**The data:**

------------------------------------------------

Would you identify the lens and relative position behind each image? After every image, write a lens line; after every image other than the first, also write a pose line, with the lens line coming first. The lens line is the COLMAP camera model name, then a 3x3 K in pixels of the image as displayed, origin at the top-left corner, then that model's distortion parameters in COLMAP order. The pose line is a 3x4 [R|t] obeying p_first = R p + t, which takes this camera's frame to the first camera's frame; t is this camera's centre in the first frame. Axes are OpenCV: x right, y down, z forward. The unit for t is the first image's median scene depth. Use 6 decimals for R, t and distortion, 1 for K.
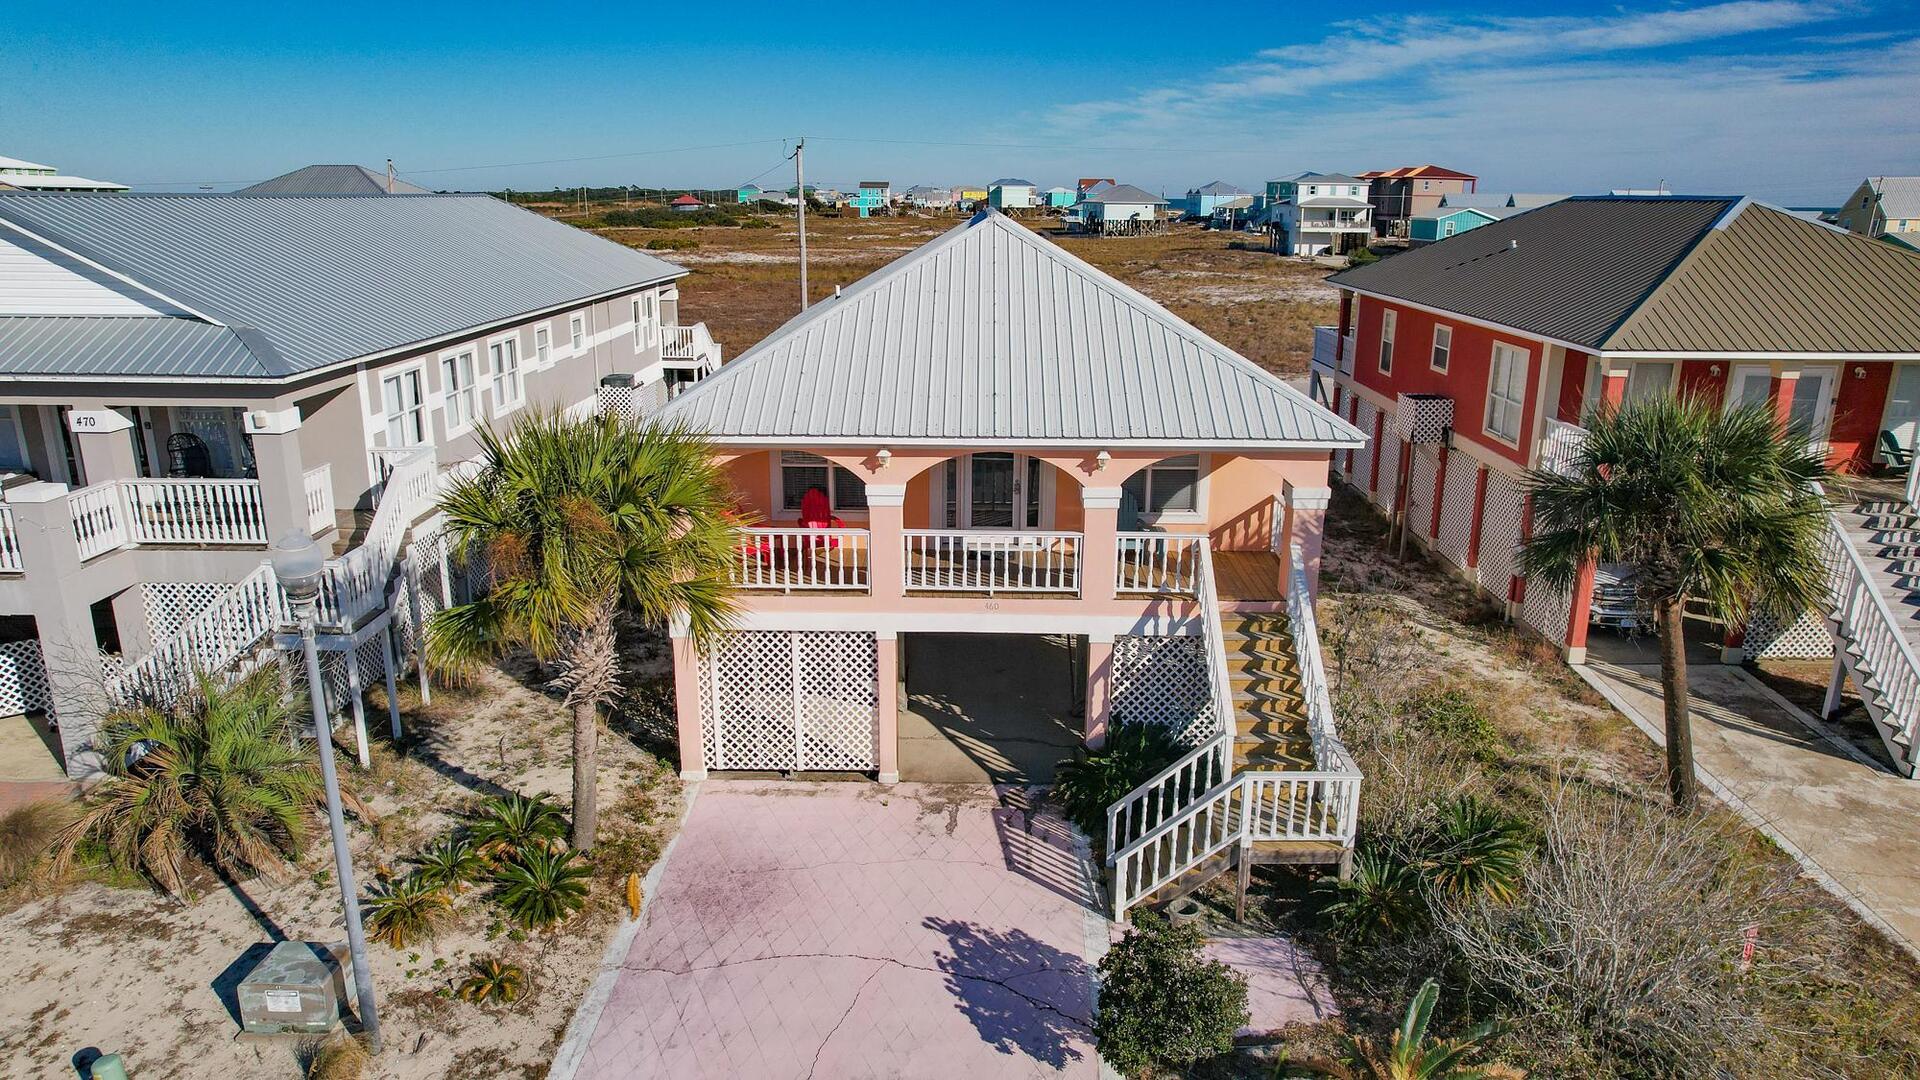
lens RADIAL K [[1230.4, 0, 965.9], [0, 1230.4, 544.6], [0, 0, 1]] dist [-0.050787, -0.000345]
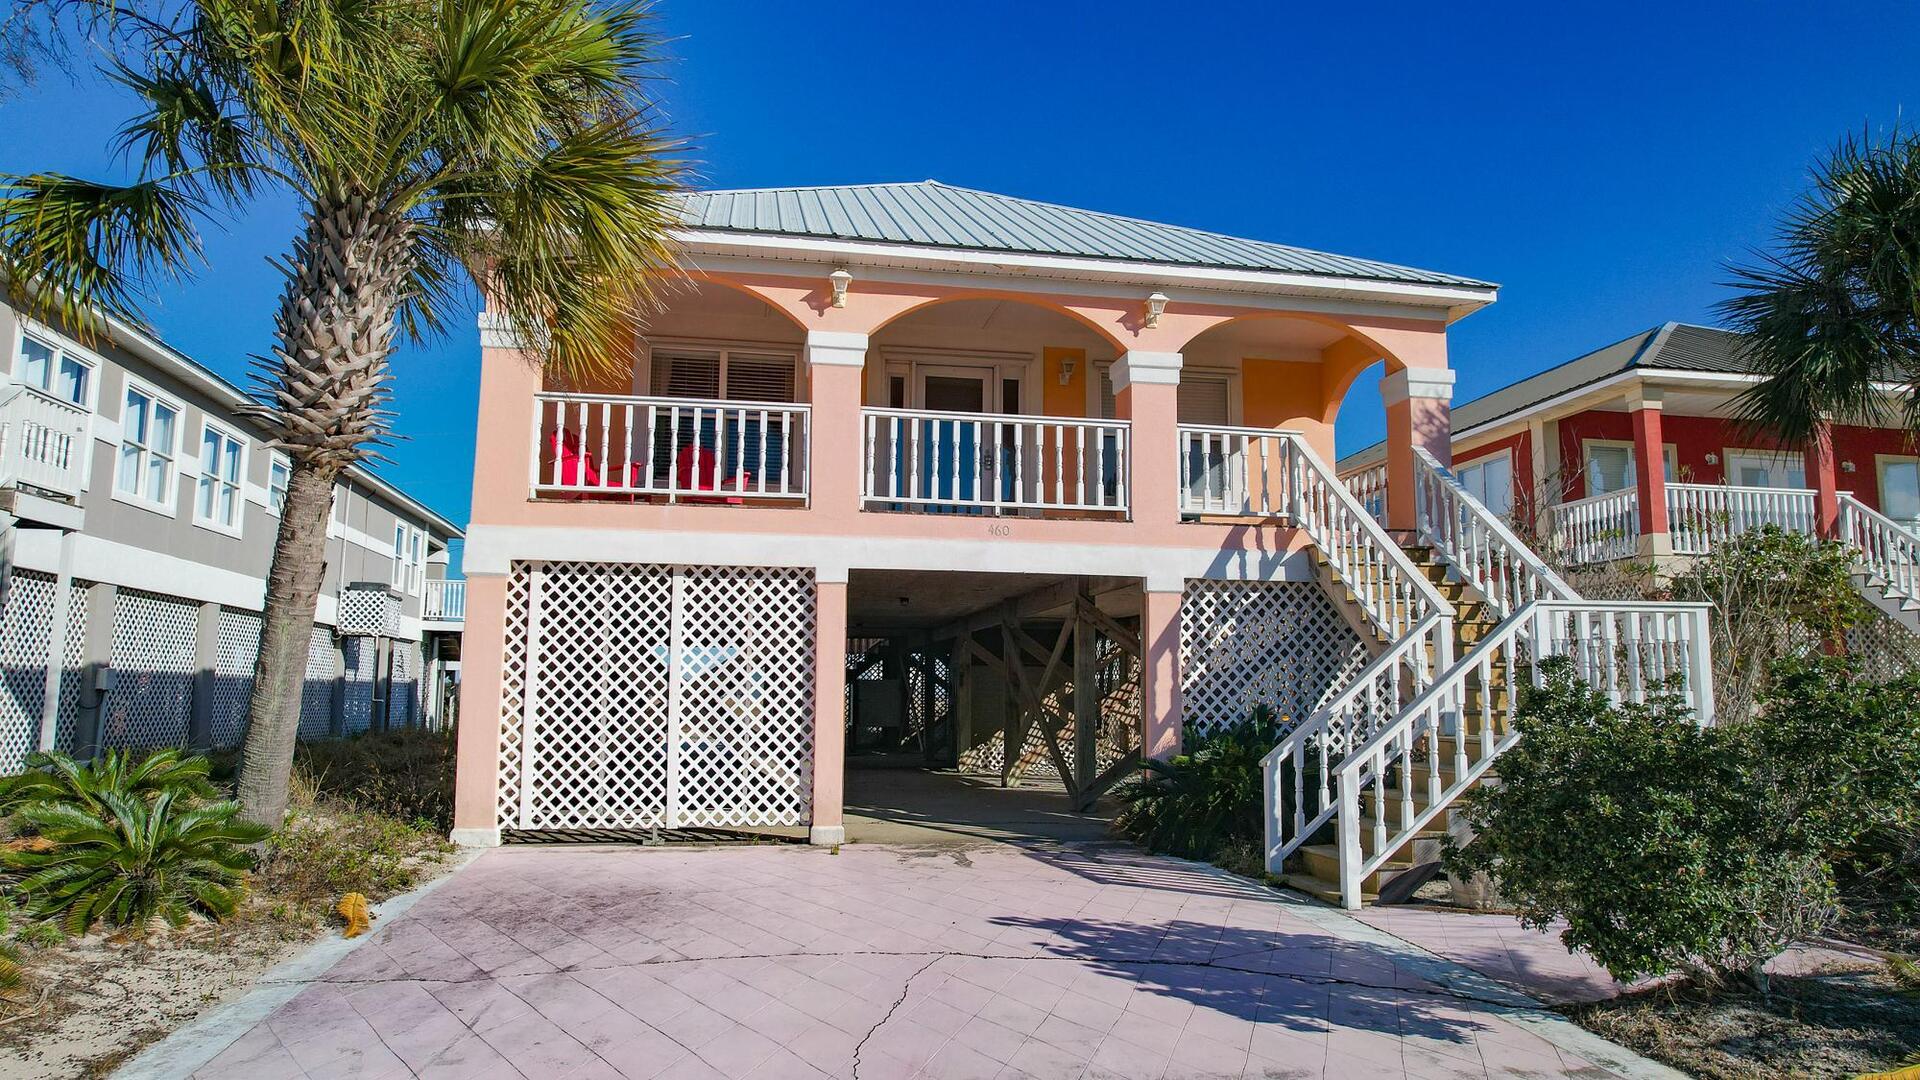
lens RADIAL K [[1230.9, 0, 963.4], [0, 1230.9, 543.8], [0, 0, 1]] dist [-0.079358, 0.071723]
pose [[0.980941, 0.025608, 0.192611, -0.120434], [0.052710, 0.919037, -0.390630, 0.306522], [-0.187020, 0.393338, 0.900172, 0.431068]]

------------------------------------------------

**Directions:**
Return the material above line for line, with every character unchanged, and leave out the pictures.

**Answer box:**
Would you identify the lens and relative position behind each image? After every image, write a lens line; after every image other than the first, also write a pose line, with the lens line coming first. The lens line is the COLMAP camera model name, then a 3x3 K in pixels of the image as displayed, origin at the top-left corner, then that model's distortion parameters in COLMAP order. The pose line is a 3x4 [R|t] obeying p_first = R p + t, which takes this camera's frame to the first camera's frame; t is this camera's centre in the first frame. Axes are OpenCV: x right, y down, z forward. The unit for t is the first image's median scene depth. Use 6 decimals for R, t and distortion, 1 for K.
lens RADIAL K [[1230.4, 0, 965.9], [0, 1230.4, 544.6], [0, 0, 1]] dist [-0.050787, -0.000345]
lens RADIAL K [[1230.9, 0, 963.4], [0, 1230.9, 543.8], [0, 0, 1]] dist [-0.079358, 0.071723]
pose [[0.980941, 0.025608, 0.192611, -0.120434], [0.052710, 0.919037, -0.390630, 0.306522], [-0.187020, 0.393338, 0.900172, 0.431068]]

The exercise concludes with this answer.